## 任务说明
统计下方记录中包含字符串“bottom”的行数，仅给出该数字。

## 给定记录
□ □ □ □

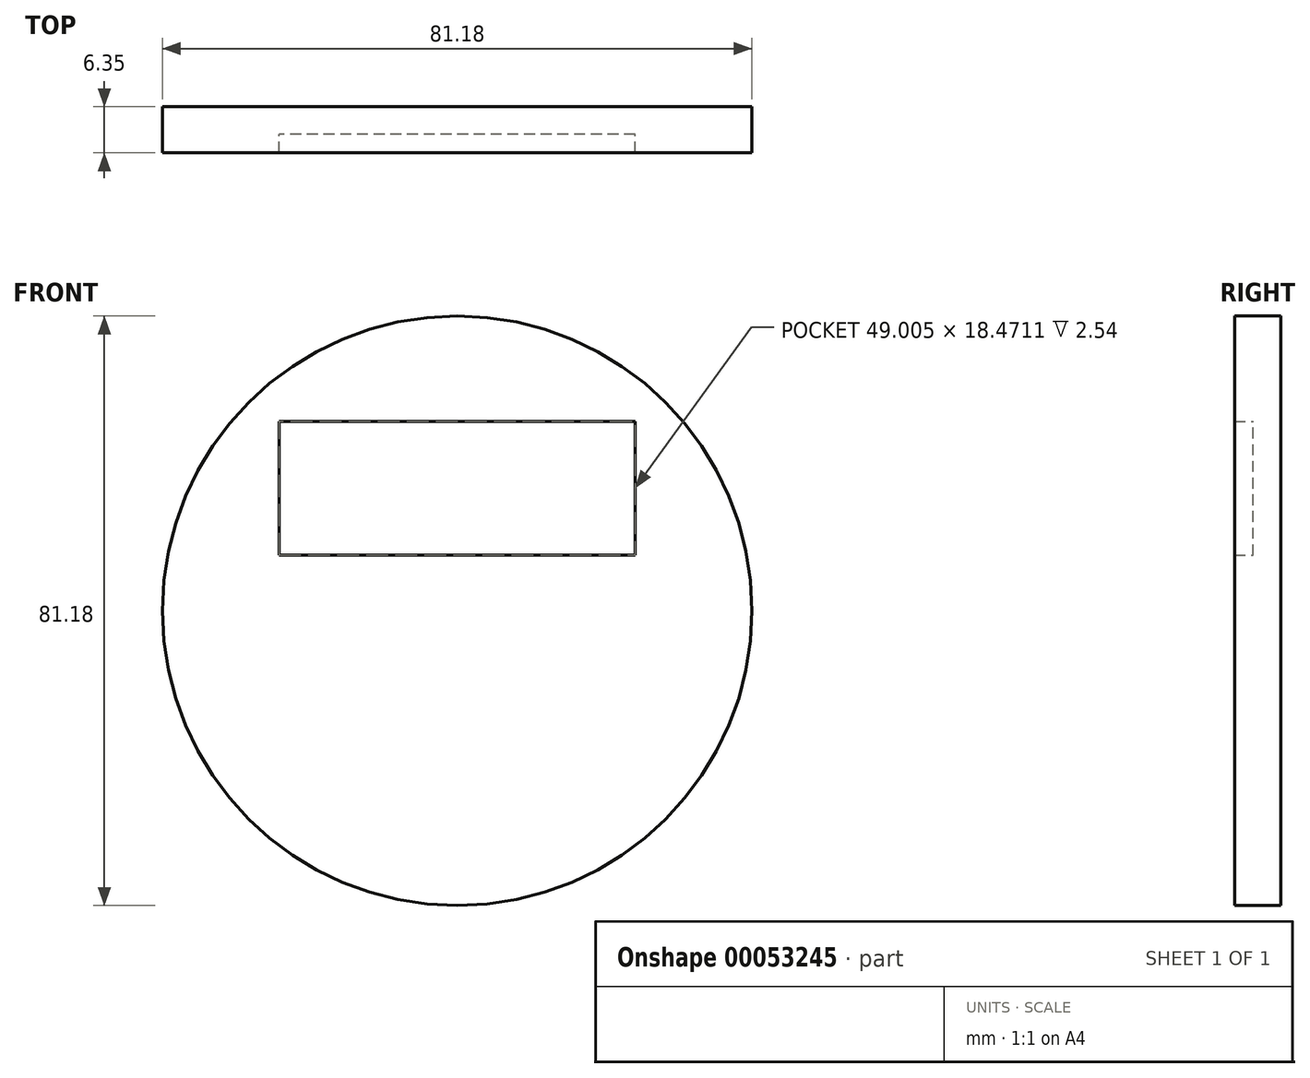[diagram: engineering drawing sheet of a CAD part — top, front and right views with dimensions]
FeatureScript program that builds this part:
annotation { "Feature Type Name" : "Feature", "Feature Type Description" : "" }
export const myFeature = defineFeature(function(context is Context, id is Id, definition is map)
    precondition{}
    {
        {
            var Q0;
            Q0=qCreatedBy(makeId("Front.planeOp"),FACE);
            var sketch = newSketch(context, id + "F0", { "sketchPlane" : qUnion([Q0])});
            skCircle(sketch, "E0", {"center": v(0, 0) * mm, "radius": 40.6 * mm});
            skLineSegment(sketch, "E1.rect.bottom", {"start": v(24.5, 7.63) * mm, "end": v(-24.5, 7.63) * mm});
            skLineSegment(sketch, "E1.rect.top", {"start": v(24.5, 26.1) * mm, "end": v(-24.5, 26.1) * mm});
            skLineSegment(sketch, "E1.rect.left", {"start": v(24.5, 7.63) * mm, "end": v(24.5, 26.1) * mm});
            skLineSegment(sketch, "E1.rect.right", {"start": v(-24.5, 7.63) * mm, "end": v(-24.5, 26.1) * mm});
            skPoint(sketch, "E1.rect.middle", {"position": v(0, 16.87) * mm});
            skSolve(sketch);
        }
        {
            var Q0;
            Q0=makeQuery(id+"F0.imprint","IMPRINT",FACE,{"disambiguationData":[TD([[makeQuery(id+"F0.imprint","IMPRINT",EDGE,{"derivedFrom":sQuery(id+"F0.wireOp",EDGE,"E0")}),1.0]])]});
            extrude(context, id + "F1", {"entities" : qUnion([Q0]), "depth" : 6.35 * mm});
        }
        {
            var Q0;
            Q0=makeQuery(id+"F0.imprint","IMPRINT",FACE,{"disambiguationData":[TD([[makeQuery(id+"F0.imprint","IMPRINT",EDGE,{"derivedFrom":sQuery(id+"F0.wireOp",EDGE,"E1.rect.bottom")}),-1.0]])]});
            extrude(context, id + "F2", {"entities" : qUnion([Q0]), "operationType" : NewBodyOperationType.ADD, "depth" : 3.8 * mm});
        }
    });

□ □ □ □

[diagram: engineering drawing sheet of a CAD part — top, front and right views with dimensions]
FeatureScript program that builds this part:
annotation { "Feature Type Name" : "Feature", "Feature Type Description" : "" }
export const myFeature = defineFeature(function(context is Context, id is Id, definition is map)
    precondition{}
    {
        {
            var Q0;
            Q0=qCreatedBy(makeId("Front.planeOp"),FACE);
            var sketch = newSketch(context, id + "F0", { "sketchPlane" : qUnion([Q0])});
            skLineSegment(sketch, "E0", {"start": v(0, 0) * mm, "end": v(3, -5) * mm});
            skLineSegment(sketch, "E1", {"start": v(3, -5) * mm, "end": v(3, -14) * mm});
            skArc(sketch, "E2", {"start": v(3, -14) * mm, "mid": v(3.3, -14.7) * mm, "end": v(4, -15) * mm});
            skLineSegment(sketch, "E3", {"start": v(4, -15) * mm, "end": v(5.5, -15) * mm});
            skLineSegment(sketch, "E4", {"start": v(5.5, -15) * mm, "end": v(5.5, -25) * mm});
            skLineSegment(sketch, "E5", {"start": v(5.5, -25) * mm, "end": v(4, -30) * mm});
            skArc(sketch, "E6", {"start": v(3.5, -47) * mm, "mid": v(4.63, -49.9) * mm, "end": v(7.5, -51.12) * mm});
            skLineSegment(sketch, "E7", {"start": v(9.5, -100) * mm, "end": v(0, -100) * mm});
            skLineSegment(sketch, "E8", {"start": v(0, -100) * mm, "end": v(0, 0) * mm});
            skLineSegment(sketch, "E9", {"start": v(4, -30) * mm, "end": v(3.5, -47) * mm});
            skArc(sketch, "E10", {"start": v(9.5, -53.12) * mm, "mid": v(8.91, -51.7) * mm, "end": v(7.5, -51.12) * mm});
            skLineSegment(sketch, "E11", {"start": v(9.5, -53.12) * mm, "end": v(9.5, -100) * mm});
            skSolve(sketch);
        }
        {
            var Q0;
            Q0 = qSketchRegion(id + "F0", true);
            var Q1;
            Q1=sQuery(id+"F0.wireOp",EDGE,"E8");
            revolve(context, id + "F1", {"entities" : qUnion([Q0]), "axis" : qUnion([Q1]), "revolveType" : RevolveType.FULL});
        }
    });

□ □ □ □

## 书面答案
2